### Source text
There is a baffling passivity that comes with having no access to Self and being stuck in states of Immobility (deer in headlights) Dissociation (mind is in another time/place) and Hyperaraousal (uncontrollable terror). Of course, as the agent of life (Self and Will) has been totally obfuscated and lost, passivity would be expected. These exercises help gently bring one out of this extreme passivity.
Additional Self-Holding Exercises:
1. Fear-Soothing Self-Holding Exercise. Place one hand at the back of the neck right at the base of the skull, place the other over the solar plexus (right under the rib cage).
2. Lower Body Inclusion. This is for the more flexible: Lay on your side and place one hand on your heart and the other at the base of the spine/tail bone.
3. Mental Container / Mental Calm Exercise. Place your hands on each side of your head, so they are holding and soothing each hemisphere of the brain. Then place one head on your forehead and one hand on the back of your head. Feel how your hands create a container for your thoughts.
4. Patting Exercise. In the same video, Peter Levine also introduces the patting exercise. Pat yourself all over, to point out to yourself where your edges are. Sense into the feeling of having edges, the place where you end and the rest of begins
Peter Levine - youtu.be/G7zAseaIyFA
Post by anne12 on Mar 29, 2022 18:00:26 GMT
The power of touch
The power of Touch: (all attatchment styles)
Touch is a basic human need. When we come into the world we are supossed to be touched, given kind and caring eye contact and beeing met with a soft tone of voice from our parents.

### Entries provided
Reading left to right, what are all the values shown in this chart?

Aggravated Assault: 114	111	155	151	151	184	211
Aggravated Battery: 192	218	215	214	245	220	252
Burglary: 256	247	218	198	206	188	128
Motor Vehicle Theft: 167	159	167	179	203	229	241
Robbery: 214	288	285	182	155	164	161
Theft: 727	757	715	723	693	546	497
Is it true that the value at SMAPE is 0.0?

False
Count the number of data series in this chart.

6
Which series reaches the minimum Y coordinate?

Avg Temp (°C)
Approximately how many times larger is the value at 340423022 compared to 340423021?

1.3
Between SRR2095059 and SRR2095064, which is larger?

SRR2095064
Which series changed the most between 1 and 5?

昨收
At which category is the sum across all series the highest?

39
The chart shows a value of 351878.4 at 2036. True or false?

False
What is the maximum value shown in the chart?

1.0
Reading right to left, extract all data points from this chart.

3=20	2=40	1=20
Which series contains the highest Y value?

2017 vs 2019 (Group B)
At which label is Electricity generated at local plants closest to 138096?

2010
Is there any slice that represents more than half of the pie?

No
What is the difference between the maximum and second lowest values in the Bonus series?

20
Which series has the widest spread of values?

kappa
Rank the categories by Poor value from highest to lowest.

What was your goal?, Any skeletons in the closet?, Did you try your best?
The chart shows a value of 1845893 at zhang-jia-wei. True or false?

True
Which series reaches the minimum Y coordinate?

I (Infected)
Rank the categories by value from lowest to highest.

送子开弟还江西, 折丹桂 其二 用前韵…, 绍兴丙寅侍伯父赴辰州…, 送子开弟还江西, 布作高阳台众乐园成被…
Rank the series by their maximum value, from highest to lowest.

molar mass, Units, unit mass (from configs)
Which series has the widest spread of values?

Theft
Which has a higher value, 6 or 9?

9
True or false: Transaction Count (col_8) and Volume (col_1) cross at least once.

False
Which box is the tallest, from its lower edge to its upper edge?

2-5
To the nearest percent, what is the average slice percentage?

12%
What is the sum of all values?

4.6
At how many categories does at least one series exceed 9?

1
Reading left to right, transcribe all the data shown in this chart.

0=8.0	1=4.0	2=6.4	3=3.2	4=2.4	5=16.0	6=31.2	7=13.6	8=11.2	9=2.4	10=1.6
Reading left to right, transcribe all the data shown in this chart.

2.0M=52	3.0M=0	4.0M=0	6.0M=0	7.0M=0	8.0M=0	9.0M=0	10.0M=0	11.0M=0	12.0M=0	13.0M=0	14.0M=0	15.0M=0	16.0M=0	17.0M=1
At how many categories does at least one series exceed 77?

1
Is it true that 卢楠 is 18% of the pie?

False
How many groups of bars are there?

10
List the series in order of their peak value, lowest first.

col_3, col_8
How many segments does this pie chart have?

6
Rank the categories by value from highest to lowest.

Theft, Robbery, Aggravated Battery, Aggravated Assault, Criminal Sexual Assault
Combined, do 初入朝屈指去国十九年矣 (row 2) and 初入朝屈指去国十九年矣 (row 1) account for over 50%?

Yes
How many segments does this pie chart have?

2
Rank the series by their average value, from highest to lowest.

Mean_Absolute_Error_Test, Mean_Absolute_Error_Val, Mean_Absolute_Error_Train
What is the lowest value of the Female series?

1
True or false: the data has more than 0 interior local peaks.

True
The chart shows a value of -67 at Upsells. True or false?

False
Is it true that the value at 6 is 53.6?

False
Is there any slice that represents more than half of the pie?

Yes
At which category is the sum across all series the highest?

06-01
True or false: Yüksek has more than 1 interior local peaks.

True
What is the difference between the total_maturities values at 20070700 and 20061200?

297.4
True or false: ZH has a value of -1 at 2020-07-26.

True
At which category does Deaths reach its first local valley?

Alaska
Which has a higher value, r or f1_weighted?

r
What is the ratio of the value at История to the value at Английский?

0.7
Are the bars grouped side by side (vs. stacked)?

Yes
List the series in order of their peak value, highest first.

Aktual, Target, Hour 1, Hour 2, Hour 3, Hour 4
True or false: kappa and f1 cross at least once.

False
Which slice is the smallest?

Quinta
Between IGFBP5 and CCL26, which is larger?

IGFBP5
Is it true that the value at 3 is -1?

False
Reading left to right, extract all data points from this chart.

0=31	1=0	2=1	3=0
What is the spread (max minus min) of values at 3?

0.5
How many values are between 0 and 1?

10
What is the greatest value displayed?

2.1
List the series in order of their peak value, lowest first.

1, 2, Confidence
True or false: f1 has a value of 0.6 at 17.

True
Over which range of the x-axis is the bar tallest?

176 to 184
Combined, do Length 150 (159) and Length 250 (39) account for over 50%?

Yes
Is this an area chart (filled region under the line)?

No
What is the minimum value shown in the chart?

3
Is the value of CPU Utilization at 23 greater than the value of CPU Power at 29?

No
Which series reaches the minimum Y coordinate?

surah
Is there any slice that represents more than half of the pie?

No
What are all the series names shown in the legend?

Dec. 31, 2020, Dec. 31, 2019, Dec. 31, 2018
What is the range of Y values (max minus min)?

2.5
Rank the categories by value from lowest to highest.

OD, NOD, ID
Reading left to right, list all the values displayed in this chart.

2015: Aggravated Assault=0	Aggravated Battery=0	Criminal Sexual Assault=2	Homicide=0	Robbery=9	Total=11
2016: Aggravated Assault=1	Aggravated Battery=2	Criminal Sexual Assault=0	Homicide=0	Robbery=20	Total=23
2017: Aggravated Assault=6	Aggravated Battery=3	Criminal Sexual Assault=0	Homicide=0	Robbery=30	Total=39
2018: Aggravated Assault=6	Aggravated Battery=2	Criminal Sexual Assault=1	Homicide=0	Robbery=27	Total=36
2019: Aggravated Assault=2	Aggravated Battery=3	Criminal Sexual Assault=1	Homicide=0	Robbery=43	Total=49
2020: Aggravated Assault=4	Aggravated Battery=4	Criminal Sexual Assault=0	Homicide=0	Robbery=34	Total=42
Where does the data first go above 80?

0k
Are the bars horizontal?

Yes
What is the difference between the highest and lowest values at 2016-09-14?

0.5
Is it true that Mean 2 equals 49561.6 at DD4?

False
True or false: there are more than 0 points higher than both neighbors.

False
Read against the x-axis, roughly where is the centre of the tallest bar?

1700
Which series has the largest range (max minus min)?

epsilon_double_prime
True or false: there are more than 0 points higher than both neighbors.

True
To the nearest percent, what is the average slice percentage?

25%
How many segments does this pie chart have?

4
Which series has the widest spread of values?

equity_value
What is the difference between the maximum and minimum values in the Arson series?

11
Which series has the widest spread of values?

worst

### Requirement 1
In the self-holding exercises text, where does the Fear-Soothing exercise say to put the second hand?
### Requirement 2
Reproduce the self-holding exercises text, starting at the words "There is a baffling" and stopping after "this extreme passivity.".
The rows have nothing to do with the self-holding exercises text.

### Answer area 1
Over the solar plexus, right under the rib cage.

### Answer area 2
There is a baffling passivity that comes with having no access to Self and being stuck in states of Immobility (deer in headlights) Dissociation (mind is in another time/place) and Hyperaraousal (uncontrollable terror). Of course, as the agent of life (Self and Will) has been totally obfuscated and lost, passivity would be expected. These exercises help gently bring one out of this extreme passivity.